Closed behradkhadem closed 1 year ago
Hi @behradkhadem again,
good to hear from you again. I am not a user of RL nor an expert in reward function design, so you will have to come up with something yourself.
However, it is easy to design a simple sparse reward, or even a dense reward based on the distance to the goal.
Indeed the GoalComposition
can be used here, as you have access to the goal position and orientation potentially.
From the top of my head, I would implement in the following way.
goal_position = self._goals[0].position()
cur_position = <pybullet syntax to get current position of the end-effector/robot>
reward = 1/np.linalg.norm(goal_position - cur_position)
It would be really nice if you could propose something here. However, reward shaping is an entire field of research so a generic reward function for urdfenvs seems very ambitious.
Looking forward to hearing from you.
Best,@maxspahn
I think the best way to implement this feature is creating an abstract class (let's name it Reward
) that has an abstract method (let's call it getReward()
) that returns an integer. Every time we want to create a new reward function, we should create a class for it and override the getReward()
method. For each environment, alongside the list of robots
, we can pass the Reward
implementation. We can use data of sensors and cameras inside reward object.
In this scenario, user has the freedom of creating and experimenting different reward functions and algorithms. Reward shaping is a crucial step in RL that required lots of trial and error. What do you think?

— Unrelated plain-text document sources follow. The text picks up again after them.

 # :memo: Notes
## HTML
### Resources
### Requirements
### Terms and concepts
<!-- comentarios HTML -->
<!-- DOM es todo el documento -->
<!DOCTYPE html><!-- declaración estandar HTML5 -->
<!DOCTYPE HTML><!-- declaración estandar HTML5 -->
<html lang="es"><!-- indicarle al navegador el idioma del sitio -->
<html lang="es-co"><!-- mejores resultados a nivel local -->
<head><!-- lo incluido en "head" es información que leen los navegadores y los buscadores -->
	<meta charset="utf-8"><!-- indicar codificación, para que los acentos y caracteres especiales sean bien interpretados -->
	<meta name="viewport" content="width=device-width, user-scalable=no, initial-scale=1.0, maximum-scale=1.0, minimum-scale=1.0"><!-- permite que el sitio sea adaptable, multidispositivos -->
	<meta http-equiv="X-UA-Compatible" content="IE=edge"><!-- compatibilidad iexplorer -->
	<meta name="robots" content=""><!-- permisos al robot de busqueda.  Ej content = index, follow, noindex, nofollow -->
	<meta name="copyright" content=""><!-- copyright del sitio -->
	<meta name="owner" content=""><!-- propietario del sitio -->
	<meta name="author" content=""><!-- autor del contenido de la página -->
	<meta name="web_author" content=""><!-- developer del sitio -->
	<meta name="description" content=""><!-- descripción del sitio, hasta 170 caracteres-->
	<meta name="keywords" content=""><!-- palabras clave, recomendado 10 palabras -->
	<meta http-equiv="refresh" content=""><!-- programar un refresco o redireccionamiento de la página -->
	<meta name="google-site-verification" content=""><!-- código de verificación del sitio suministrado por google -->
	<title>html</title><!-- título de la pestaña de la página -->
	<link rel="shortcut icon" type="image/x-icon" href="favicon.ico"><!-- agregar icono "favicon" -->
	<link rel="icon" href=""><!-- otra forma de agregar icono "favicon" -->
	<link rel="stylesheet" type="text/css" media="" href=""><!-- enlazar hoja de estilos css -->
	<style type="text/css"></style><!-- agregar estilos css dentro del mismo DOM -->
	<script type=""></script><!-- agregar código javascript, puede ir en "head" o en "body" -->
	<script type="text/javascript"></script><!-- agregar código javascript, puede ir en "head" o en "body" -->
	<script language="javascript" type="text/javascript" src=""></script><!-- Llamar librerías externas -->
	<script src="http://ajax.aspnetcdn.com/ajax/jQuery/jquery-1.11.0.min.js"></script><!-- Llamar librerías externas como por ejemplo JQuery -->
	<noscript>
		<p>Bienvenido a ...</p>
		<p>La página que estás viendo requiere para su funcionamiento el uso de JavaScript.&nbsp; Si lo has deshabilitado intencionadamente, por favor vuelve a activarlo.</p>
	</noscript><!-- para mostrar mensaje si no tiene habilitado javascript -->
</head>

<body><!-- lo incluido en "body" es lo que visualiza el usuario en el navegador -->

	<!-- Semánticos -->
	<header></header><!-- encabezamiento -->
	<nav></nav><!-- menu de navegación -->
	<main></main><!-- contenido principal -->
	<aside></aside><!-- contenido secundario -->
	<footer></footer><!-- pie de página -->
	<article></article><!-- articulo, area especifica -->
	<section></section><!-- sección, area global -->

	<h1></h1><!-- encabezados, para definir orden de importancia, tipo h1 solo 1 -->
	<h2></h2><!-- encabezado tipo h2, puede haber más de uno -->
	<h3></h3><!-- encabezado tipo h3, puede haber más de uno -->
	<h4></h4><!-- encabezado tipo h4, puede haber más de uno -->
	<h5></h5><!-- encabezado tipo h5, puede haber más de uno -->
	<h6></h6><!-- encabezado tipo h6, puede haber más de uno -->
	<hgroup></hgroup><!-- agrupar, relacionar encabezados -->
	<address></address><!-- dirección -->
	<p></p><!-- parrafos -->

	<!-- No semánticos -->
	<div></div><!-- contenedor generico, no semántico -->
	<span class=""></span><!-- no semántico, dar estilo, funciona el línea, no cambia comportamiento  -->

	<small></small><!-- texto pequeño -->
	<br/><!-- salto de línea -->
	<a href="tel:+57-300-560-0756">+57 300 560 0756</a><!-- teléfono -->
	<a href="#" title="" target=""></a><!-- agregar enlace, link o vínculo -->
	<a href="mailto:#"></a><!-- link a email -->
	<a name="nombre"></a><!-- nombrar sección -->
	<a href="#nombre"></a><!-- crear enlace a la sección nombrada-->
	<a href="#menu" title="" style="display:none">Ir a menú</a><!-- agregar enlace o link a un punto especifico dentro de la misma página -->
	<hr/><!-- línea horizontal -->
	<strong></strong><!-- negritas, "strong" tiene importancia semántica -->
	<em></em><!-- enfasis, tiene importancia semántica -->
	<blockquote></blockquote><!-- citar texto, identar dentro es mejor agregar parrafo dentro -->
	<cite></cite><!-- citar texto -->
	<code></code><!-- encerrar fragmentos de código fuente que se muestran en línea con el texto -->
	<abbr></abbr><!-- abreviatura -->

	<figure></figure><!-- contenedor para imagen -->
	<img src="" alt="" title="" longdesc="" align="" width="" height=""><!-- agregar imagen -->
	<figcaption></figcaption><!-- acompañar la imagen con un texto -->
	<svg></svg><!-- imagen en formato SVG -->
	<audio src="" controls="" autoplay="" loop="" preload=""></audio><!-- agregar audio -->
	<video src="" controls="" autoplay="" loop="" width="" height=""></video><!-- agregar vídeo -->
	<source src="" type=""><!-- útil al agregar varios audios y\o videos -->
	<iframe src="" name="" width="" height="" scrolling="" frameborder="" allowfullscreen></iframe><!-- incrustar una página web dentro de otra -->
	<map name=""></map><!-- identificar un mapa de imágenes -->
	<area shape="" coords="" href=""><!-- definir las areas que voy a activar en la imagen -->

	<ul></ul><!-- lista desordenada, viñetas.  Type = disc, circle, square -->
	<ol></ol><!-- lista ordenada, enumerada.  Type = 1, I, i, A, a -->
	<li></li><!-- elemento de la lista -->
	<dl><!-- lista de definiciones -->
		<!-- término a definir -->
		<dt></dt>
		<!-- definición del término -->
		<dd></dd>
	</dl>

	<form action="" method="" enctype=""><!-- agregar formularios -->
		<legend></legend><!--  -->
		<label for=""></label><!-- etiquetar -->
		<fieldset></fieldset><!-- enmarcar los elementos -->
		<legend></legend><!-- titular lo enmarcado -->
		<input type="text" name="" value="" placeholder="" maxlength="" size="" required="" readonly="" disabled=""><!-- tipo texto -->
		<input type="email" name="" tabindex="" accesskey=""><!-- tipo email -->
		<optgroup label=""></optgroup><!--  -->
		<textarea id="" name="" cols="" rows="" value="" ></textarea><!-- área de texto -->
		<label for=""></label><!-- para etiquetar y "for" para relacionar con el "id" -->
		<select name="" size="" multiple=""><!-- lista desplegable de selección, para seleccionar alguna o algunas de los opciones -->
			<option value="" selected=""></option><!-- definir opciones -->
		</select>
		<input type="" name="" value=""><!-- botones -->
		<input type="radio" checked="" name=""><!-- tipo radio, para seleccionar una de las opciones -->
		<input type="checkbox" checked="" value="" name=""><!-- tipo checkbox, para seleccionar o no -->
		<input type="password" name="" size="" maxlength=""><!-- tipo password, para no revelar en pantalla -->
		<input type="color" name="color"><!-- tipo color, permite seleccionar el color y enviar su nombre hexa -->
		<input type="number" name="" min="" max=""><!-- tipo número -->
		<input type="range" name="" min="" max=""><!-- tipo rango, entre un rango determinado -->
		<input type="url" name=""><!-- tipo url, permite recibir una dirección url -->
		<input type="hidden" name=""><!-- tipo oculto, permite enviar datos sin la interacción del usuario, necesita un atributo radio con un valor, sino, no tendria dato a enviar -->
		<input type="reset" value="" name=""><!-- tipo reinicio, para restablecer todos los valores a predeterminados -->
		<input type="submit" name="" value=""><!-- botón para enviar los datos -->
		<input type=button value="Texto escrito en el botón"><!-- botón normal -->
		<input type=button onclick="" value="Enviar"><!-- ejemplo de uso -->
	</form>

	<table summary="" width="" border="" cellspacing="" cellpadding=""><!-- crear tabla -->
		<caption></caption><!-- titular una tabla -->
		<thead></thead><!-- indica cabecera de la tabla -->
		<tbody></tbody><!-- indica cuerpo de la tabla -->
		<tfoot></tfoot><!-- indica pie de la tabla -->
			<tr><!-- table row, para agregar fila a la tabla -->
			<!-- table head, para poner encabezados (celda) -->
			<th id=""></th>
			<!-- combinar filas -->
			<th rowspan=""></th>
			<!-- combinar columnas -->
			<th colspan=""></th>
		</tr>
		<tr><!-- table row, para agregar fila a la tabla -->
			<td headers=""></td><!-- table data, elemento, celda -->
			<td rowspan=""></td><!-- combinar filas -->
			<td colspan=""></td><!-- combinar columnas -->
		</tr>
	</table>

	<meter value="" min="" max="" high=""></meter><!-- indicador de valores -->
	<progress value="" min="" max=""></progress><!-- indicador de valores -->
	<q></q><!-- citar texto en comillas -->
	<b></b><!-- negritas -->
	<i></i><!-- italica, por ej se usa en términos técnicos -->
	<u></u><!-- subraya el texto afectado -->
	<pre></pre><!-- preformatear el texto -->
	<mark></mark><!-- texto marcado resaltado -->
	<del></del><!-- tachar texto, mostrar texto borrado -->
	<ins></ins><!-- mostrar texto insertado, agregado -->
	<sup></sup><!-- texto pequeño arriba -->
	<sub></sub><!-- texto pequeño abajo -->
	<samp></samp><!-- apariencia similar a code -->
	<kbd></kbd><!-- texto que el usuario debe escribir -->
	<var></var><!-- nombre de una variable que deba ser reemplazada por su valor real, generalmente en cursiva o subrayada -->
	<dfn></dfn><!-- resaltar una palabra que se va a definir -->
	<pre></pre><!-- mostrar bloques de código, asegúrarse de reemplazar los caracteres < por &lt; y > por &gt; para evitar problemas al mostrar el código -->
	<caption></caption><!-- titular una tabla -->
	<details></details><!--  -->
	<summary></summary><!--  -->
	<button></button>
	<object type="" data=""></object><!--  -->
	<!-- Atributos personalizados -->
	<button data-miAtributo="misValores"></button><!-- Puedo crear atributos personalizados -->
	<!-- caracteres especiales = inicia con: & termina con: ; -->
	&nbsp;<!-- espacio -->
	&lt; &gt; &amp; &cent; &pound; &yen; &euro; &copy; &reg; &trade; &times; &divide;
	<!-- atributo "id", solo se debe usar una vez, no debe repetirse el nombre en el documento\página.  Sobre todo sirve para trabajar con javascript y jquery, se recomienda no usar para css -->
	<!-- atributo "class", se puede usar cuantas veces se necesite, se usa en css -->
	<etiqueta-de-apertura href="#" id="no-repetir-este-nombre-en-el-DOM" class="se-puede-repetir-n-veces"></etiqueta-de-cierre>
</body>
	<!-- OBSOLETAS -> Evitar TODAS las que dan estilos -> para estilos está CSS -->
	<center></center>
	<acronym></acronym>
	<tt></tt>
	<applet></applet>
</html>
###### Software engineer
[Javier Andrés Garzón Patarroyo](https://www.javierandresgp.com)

IMHO, the only con that I see is the fact that we have to change the implementation of GenericRobot
and this can cause errors in production if we don't have unit tests.
I know object-oriented programming and design patterns due to my job (as a flutter developer) and haven't really tried to implement abstractions and interfaces inside python (but I know it's possible).
PS: When I was thinking about the solution above, I thought that everything we'll need for calculating reward function is available via sensors
and robots
lists. If we need some data inside step
method of environment, I don't think this solution is able to manage that.
hello? @maxspahn
Hi @behradkhadem ,
Sorry for me not being responsive on that. I am on vacation, will look into the OR next week.
Have you checked why the tests fail?
Best, @maxspahn
Ok then, enjoy your vacation. And tests failed because I've changed the implementation. 😅 But haven't checked it TBH and I was planning on doing that after solving the issue with sensors.
Hi everyone, hope you're all doing well.
As we know, the reward value inside
GenericRobot
class is statically set to 1. https://github.com/maxspahn/gym_envs_urdf/blob/be7532ae35675c5a2fd8c0d1782e8dbfd684e446/urdfenvs/urdf_common/urdf_env.py#L278 How can I define an environment with custom reward function (using data from sensors and stuff)? Upon cursory investigating the code I came across a class calledGoalComposition
from a different package, but I didn't see this class be used inside any example. Is this related to this package?And if not, is there any page or docs for future tasks and roadmap of this package in order to know what are prerequisites to implement reward function inside this package and help it develop? Are there any plans to implement reward function at all?